Banni des réseaux sociaux pour avoir propagé une vision toxique de la sexualité, AD Laurent revient influencer les jeunes dans les discothèques. Et il est difficile de le contrer.
Mis à la porte des réseaux sociaux, l’influenceur revient par la fenêtre des discothèques. L’établissement le Red Club à Auch l’annonce triomphalement : il va accueillir l’influenceur masculiniste AD Laurent le 25 septembre prochain.
Le café féministe saisit la préfecture
Et ça ne passe pas dans le chef-lieu du Gers qui a été secoué par « l’affaire Lyhanna » ! Lors du rassemblement de lundi dernier pour exiger une « loi intégrale contre les violences sexistes et sexuelles », le Café Féministe d’Auch a annoncé qu’il allait saisir la préfecture du Gers. Le collectif a aussi lancé une pétition ici.
AD Laurent a longtemps été présenté comme un « influenceur » à succès après avoir participé à de nombreuses émissions de télé-réalité. Dans les premières vidéos qu’il diffuse sur sa chaîne, il demande à des jeunes femmes de «twerker » et de faire des strip-teases pendant que l’influenceur commente, grogne et aboie.
Accusé de viol aggravé
Il est banni d’Instagram en 2020. En 2023, il diffuse une séquence porno. Sa partenaire révèle que ce rapport « hard » lui a provoqué une déchirure vaginale, suivie d’une hémorragie nécessitant d’être amenée à l’hôpital. La réaction de l’influenceur : « Je lui ai fait gagner 60 000 euros à cette petite princesse. Bon, après je l’ai envoyée à l’hôpital mais ça, c’est un accident de travail, ça arrive », avait-il alors déclaré.

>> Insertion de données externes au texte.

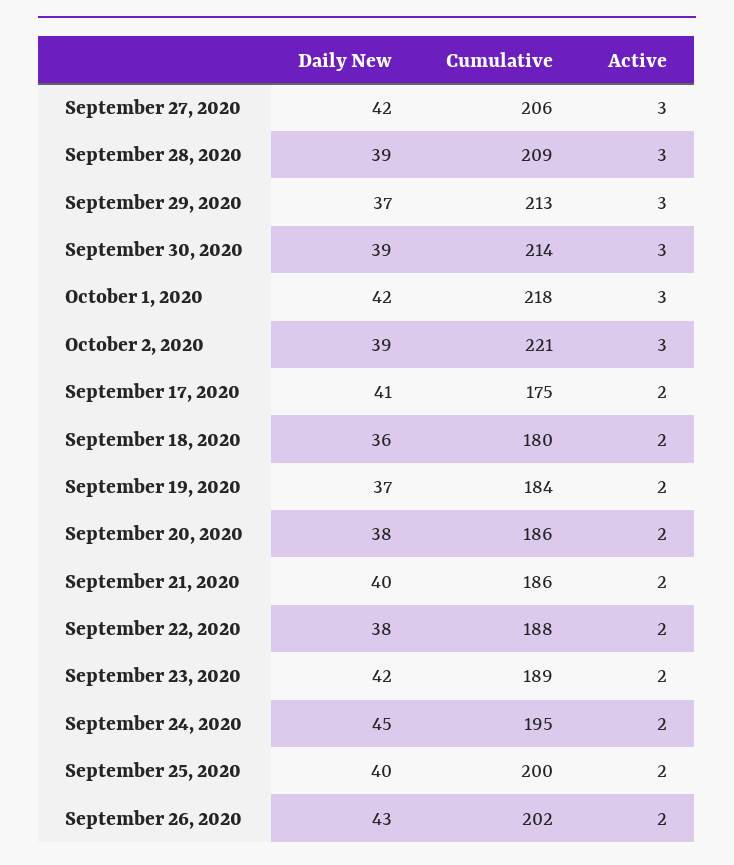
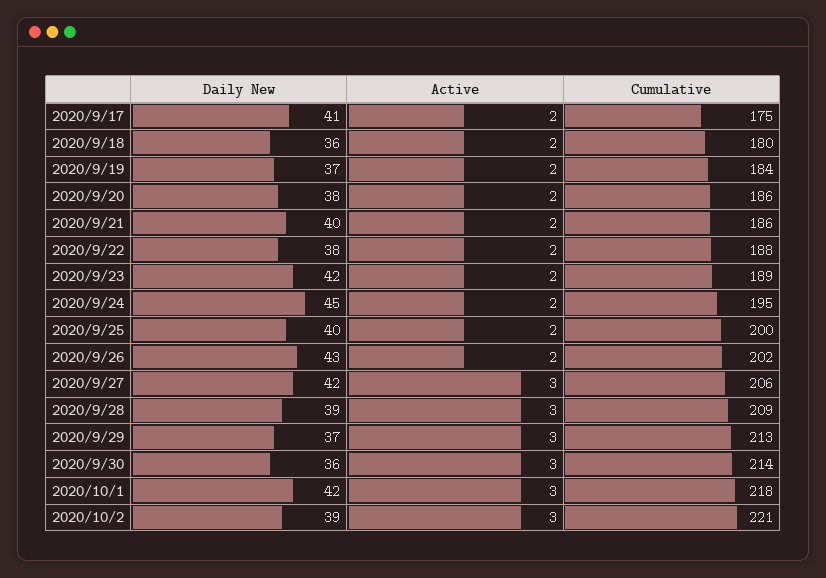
  {
    "Daily New": {
      "September 27, 2020": 42,
      "September 28, 2020": 39,
      "September 29, 2020": 37,
-     "September 30, 2020": 39,
+     "September 30, 2020": 36,
      "October 1, 2020": 42,
      "October 2, 2020": 39,
      "September 17, 2020": 41,
      "September 18, 2020": 36,
      "September 19, 2020": 37,
      "September 20, 2020": 38,
      "September 21, 2020": 40,
      "September 22, 2020": 38,
      "September 23, 2020": 42,
      "September 24, 2020": 45,
      "September 25, 2020": 40,
      "September 26, 2020": 43
    },
    "Cumulative": {
      "September 27, 2020": 206,
      "September 28, 2020": 209,
      "September 29, 2020": 213,
      "September 30, 2020": 214,
      "October 1, 2020": 218,
      "October 2, 2020": 221,
      "September 17, 2020": 175,
      "September 18, 2020": 180,
      "September 19, 2020": 184,
      "September 20, 2020": 186,
      "September 21, 2020": 186,
      "September 22, 2020": 188,
      "September 23, 2020": 189,
      "September 24, 2020": 195,
      "September 25, 2020": 200,
      "September 26, 2020": 202
    },
    "Active": {
      "September 27, 2020": 3,
      "September 28, 2020": 3,
      "September 29, 2020": 3,
      "September 30, 2020": 3,
      "October 1, 2020": 3,
      "October 2, 2020": 3,
      "September 17, 2020": 2,
      "September 18, 2020": 2,
      "September 19, 2020": 2,
      "September 20, 2020": 2,
      "September 21, 2020": 2,
      "September 22, 2020": 2,
      "September 23, 2020": 2,
      "September 24, 2020": 2,
      "September 25, 2020": 2,
      "September 26, 2020": 2
    }
  }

En mars 2024, une plainte pour viol aggravé est déposée contre lui. La plaignante, restée anonyme, dénonce deux viols « particulièrement sauvages » lorsqu’elle était âgée de 22 ans.
En mai 2025, son compte TikTok est bloqué
Lire : TikTok : le compte de l’influenceur AD Laurent supprimé pour sexisme
« vision déformée et toxique de la sexualité »
Lorsque la ministre en charge des Droits des femmes, Aurore Bergé, demande au président de TikTok la fermeture du compte de l’influenceur, elle dénonce une « vision déformée et toxique de la sexualité où la domination et la violence prennent le pas sur le respect et le consentement » véhiculée dans les vidéos de l’influenceur.
Dans sa pétition, le Café Féministe d’Auch rappelle que « En juillet 2026, les préfectures des Côtes-d’Armor et de la Marne ont pris des arrêtés pour interdire la présence de mineur-es dans les endroits proposant ses shows. »
Parti pris médiatique
La réponse de la préfecture est très attendue. Mais dans la presse locale, la dénonciation du sexisme n’est pas encore à l’ordre du jour. La Dépêche prend ses distances en présentant le sexisme de l’influenceur non pas comme une réalité mais comme une vision de féministes : « l’homme de 31 ans est régulièrement accusé par les associations féministes de véhiculer une représentation dégradante des femmes et une vision problématique du consentement.» écrit le journal. Pourquoi ne pas écrire directement « l’homme de 31 ans véhicule une représentation dégradante des femmes… » ? Vus les faits, ça ne serait pas une insulte à l’objectivité. Et pourquoi pointer du doigt les associations féministes ? Elles ne sont pas les seules à se soucier des dégâts causés par les influenceurs masculinistes sur les jeunes. Une commission parlementaire s’est penchée sur le sujet en 2025.